Input data >>
-=-=-=-=-

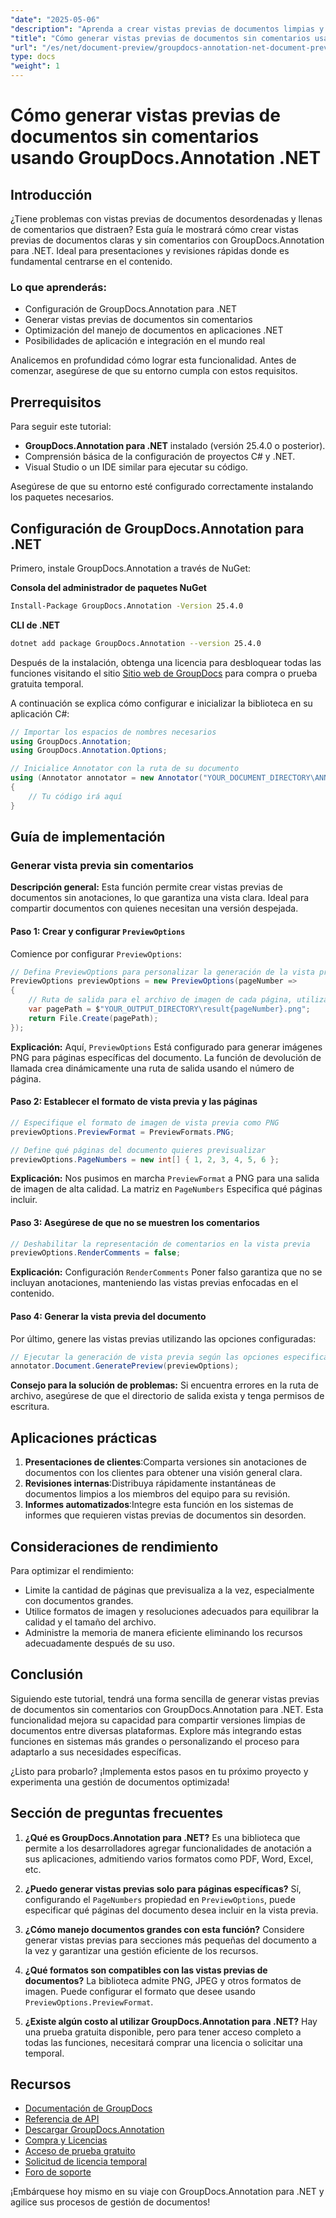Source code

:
 ```yaml
---
"date": "2025-05-06"
"description": "Aprenda a crear vistas previas de documentos limpias y sin comentarios con GroupDocs.Annotation para .NET. Siga esta guía para optimizar la presentación y la revisión de sus documentos."
"title": "Cómo generar vistas previas de documentos sin comentarios usando GroupDocs.Annotation .NET"
"url": "/es/net/document-preview/groupdocs-annotation-net-document-preview-no-comments/"
type: docs
"weight": 1
---
```


# Cómo generar vistas previas de documentos sin comentarios usando GroupDocs.Annotation .NET

## Introducción

¿Tiene problemas con vistas previas de documentos desordenadas y llenas de comentarios que distraen? Esta guía le mostrará cómo crear vistas previas de documentos claras y sin comentarios con GroupDocs.Annotation para .NET. Ideal para presentaciones y revisiones rápidas donde es fundamental centrarse en el contenido.

### Lo que aprenderás:
- Configuración de GroupDocs.Annotation para .NET
- Generar vistas previas de documentos sin comentarios
- Optimización del manejo de documentos en aplicaciones .NET
- Posibilidades de aplicación e integración en el mundo real

Analicemos en profundidad cómo lograr esta funcionalidad. Antes de comenzar, asegúrese de que su entorno cumpla con estos requisitos.

## Prerrequisitos

Para seguir este tutorial:
- **GroupDocs.Annotation para .NET** instalado (versión 25.4.0 o posterior).
- Comprensión básica de la configuración de proyectos C# y .NET.
- Visual Studio o un IDE similar para ejecutar su código.

Asegúrese de que su entorno esté configurado correctamente instalando los paquetes necesarios.

## Configuración de GroupDocs.Annotation para .NET

Primero, instale GroupDocs.Annotation a través de NuGet:

**Consola del administrador de paquetes NuGet**
```bash
Install-Package GroupDocs.Annotation -Version 25.4.0
```

**CLI de .NET**
```bash
dotnet add package GroupDocs.Annotation --version 25.4.0
```

Después de la instalación, obtenga una licencia para desbloquear todas las funciones visitando el sitio [Sitio web de GroupDocs](https://purchase.groupdocs.com/buy) para compra o prueba gratuita temporal.

A continuación se explica cómo configurar e inicializar la biblioteca en su aplicación C#:

```csharp
// Importar los espacios de nombres necesarios
using GroupDocs.Annotation;
using GroupDocs.Annotation.Options;

// Inicialice Annotator con la ruta de su documento
using (Annotator annotator = new Annotator("YOUR_DOCUMENT_DIRECTORY\ANNOTATED_DOCX"))
{
    // Tu código irá aquí
}
```

## Guía de implementación

### Generar vista previa sin comentarios

**Descripción general:**
Esta función permite crear vistas previas de documentos sin anotaciones, lo que garantiza una vista clara. Ideal para compartir documentos con quienes necesitan una versión despejada.

#### Paso 1: Crear y configurar `PreviewOptions`
Comience por configurar `PreviewOptions`:

```csharp
// Defina PreviewOptions para personalizar la generación de la vista previa
PreviewOptions previewOptions = new PreviewOptions(pageNumber =>
{
    // Ruta de salida para el archivo de imagen de cada página, utilizando el número de página en el nombre del archivo
    var pagePath = $"YOUR_OUTPUT_DIRECTORY\result{pageNumber}.png";
    return File.Create(pagePath);
});
```
**Explicación:** Aquí, `PreviewOptions` Está configurado para generar imágenes PNG para páginas específicas del documento. La función de devolución de llamada crea dinámicamente una ruta de salida usando el número de página.

#### Paso 2: Establecer el formato de vista previa y las páginas

```csharp
// Especifique el formato de imagen de vista previa como PNG
previewOptions.PreviewFormat = PreviewFormats.PNG;

// Define qué páginas del documento quieres previsualizar
previewOptions.PageNumbers = new int[] { 1, 2, 3, 4, 5, 6 };
```
**Explicación:** Nos pusimos en marcha `PreviewFormat` a PNG para una salida de imagen de alta calidad. La matriz en `PageNumbers` Especifica qué páginas incluir.

#### Paso 3: Asegúrese de que no se muestren los comentarios

```csharp
// Deshabilitar la representación de comentarios en la vista previa
previewOptions.RenderComments = false;
```
**Explicación:** Configuración `RenderComments` Poner falso garantiza que no se incluyan anotaciones, manteniendo las vistas previas enfocadas en el contenido.

#### Paso 4: Generar la vista previa del documento

Por último, genere las vistas previas utilizando las opciones configuradas:

```csharp
// Ejecutar la generación de vista previa según las opciones especificadas
annotator.Document.GeneratePreview(previewOptions);
```
**Consejo para la solución de problemas:** Si encuentra errores en la ruta de archivo, asegúrese de que el directorio de salida exista y tenga permisos de escritura.

## Aplicaciones prácticas

1. **Presentaciones de clientes**:Comparta versiones sin anotaciones de documentos con los clientes para obtener una visión general clara.
2. **Revisiones internas**:Distribuya rápidamente instantáneas de documentos limpios a los miembros del equipo para su revisión.
3. **Informes automatizados**:Integre esta función en los sistemas de informes que requieren vistas previas de documentos sin desorden.

## Consideraciones de rendimiento

Para optimizar el rendimiento:
- Limite la cantidad de páginas que previsualiza a la vez, especialmente con documentos grandes.
- Utilice formatos de imagen y resoluciones adecuados para equilibrar la calidad y el tamaño del archivo.
- Administre la memoria de manera eficiente eliminando los recursos adecuadamente después de su uso.

## Conclusión

Siguiendo este tutorial, tendrá una forma sencilla de generar vistas previas de documentos sin comentarios con GroupDocs.Annotation para .NET. Esta funcionalidad mejora su capacidad para compartir versiones limpias de documentos entre diversas plataformas. Explore más integrando estas funciones en sistemas más grandes o personalizando el proceso para adaptarlo a sus necesidades específicas.

¿Listo para probarlo? ¡Implementa estos pasos en tu próximo proyecto y experimenta una gestión de documentos optimizada!

## Sección de preguntas frecuentes

1. **¿Qué es GroupDocs.Annotation para .NET?** 
   Es una biblioteca que permite a los desarrolladores agregar funcionalidades de anotación a sus aplicaciones, admitiendo varios formatos como PDF, Word, Excel, etc.

2. **¿Puedo generar vistas previas solo para páginas específicas?**
   Sí, configurando el `PageNumbers` propiedad en `PreviewOptions`, puede especificar qué páginas del documento desea incluir en la vista previa.

3. **¿Cómo manejo documentos grandes con esta función?**
   Considere generar vistas previas para secciones más pequeñas del documento a la vez y garantizar una gestión eficiente de los recursos.

4. **¿Qué formatos son compatibles con las vistas previas de documentos?**
   La biblioteca admite PNG, JPEG y otros formatos de imagen. Puede configurar el formato que desee usando `PreviewOptions.PreviewFormat`.

5. **¿Existe algún costo al utilizar GroupDocs.Annotation para .NET?**
   Hay una prueba gratuita disponible, pero para tener acceso completo a todas las funciones, necesitará comprar una licencia o solicitar una temporal.

## Recursos
- [Documentación de GroupDocs](https://docs.groupdocs.com/annotation/net/)
- [Referencia de API](https://reference.groupdocs.com/annotation/net/)
- [Descargar GroupDocs.Annotation](https://releases.groupdocs.com/annotation/net/)
- [Compra y Licencias](https://purchase.groupdocs.com/buy)
- [Acceso de prueba gratuito](https://releases.groupdocs.com/annotation/net/)
- [Solicitud de licencia temporal](https://purchase.groupdocs.com/temporary-license/)
- [Foro de soporte](https://forum.groupdocs.com/c/annotation/) 

¡Embárquese hoy mismo en su viaje con GroupDocs.Annotation para .NET y agilice sus procesos de gestión de documentos!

-=-=-=-=-

Directions for this task >> Using the records above, report each line with the string "calidad".

Problem solution >>
**Explicación:** Nos pusimos en marcha `PreviewFormat` a PNG para una salida de imagen de alta calidad. La matriz en `PageNumbers` Especifica qué páginas incluir.
- Utilice formatos de imagen y resoluciones adecuados para equilibrar la calidad y el tamaño del archivo.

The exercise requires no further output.